The anti-optimization argument goes on to say that if the trading method has been exactly “fitted” to the historical data, it stands to reason that the technique will not work in the future because future data has no relation to past data. The traders that take this position usually opt for “soft” trading methods such as the Elliott Wave, Gann techniques, the Market Profile or other generally intuitive approaches to trading.
The irony is that the individuals who decry the perils of optimization also use a type of historical testing to see if their techniques have worked in the past. These soft techniques are “back-tested” by looking at historical charts and estimating where and under what circumstances they would have made a trade. It is very easy to curve-fit the Elliott Wave theory and Gann techniques to historical data, but very difficult to trade them in real time.
I have never seen any performance statistics for those who trade the Elliott Wave or other soft techniques that are superior to the average, statistically sound (and optimized!) trading strategy. Ponder this very important point.
Check out the Commodity Traders Consumer Report, the Hulbert Digest or other trading and investing rating services. What you will find is that all of these trading advisors have trading statistics that are no better than an average trading strategy. Most of those who argue in favor of optimization do realize that there is a risk of over-optimizing. But our solution is to minimize the chances of over-optimization and curve fitting rather than not use it altogether. Just because over-optimization is a risk does not mean that you should throw the baby out with the bath water and not optimize at all. Just because there is a risk of an accident does not meant you should not drive a car. You just have to know the risks and be careful.
We have to start with the assumption that back testing using quantifiable historical data is a valid method for analyzing price activity and projecting trading profits for stocks and futures, despite the risk of curve-fitting. The reason we make this assumption is that historical data is all we have to go by.

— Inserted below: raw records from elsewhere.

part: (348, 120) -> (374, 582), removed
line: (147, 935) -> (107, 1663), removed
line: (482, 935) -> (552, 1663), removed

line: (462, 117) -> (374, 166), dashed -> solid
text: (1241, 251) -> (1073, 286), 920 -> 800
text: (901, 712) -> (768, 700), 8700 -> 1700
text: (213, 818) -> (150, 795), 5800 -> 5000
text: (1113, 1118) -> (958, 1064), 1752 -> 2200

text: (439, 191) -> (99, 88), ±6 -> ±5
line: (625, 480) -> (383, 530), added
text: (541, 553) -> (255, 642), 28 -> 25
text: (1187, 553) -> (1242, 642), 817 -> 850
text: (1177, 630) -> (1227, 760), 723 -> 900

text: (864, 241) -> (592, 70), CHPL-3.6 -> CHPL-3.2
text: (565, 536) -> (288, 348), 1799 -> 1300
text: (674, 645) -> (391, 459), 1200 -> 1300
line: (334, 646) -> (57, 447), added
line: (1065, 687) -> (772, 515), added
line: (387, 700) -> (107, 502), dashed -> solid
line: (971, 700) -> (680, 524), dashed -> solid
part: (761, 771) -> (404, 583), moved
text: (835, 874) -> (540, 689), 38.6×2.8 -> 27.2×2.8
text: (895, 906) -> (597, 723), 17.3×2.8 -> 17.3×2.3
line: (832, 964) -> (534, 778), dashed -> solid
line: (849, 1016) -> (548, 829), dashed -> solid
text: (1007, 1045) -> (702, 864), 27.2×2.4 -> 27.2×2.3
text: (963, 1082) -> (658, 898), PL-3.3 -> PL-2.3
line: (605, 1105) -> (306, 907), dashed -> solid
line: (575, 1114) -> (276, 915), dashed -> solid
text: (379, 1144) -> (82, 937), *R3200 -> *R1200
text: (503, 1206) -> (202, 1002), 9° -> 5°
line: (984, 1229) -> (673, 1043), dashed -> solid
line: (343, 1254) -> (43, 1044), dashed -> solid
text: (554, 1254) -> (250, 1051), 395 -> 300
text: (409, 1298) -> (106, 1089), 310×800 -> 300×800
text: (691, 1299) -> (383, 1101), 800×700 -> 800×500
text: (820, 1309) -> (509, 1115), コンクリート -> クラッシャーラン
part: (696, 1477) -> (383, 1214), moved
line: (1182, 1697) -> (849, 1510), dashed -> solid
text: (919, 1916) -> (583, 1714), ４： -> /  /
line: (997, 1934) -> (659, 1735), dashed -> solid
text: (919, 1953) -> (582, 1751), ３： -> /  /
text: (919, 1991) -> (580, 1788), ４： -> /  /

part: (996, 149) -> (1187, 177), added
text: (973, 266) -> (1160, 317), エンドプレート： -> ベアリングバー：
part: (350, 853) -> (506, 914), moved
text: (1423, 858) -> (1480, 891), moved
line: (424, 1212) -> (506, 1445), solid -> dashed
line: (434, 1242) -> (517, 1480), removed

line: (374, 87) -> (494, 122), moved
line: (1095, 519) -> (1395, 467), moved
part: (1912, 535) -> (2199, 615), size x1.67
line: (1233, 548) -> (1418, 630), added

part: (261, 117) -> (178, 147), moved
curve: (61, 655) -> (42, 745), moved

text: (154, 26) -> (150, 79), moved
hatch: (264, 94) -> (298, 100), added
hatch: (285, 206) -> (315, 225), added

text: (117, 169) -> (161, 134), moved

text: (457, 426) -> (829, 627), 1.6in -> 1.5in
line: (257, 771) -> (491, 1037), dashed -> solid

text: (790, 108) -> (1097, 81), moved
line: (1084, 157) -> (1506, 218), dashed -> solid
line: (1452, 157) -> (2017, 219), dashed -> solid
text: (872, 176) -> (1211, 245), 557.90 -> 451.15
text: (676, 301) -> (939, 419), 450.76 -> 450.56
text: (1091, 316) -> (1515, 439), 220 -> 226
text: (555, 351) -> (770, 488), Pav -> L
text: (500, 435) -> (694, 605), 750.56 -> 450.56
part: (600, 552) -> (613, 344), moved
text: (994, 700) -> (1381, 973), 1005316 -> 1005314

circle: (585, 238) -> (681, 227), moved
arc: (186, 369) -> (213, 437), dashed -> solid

If you think about it, all investments are bought and sold based on some type of historical record. Before we make any investment, we want to see an historical track record. We want to know what return the particular investment advisor has achieved over the last few years in relation to the Dow Jones Average. We want to see how the venture capital fund’s investments have performed over the last few years, or the history of the fund. We want to know how real estate has fared in the area we are buying, and whether the developer has achieved profits on the last few projects.
Sales pitches for common stocks point out the average 15% or so annual return over the last x number of years. The perennial futures strategy seller promotes the strategy based on the historical track record, either an actual or simulated performance history. And the arguments are similar for numismatic coins and precious metals, bonds and asset allocation strategies, etc.
The sales pitch for all investments is either the trend argument, that the trend is up and will continue up and you should purchase the investment, or the long-term support argument, that the price is at an historic low and the item is so cheap you should buy it now. Both of these arguments reference historical data. You simply can’t get away from it.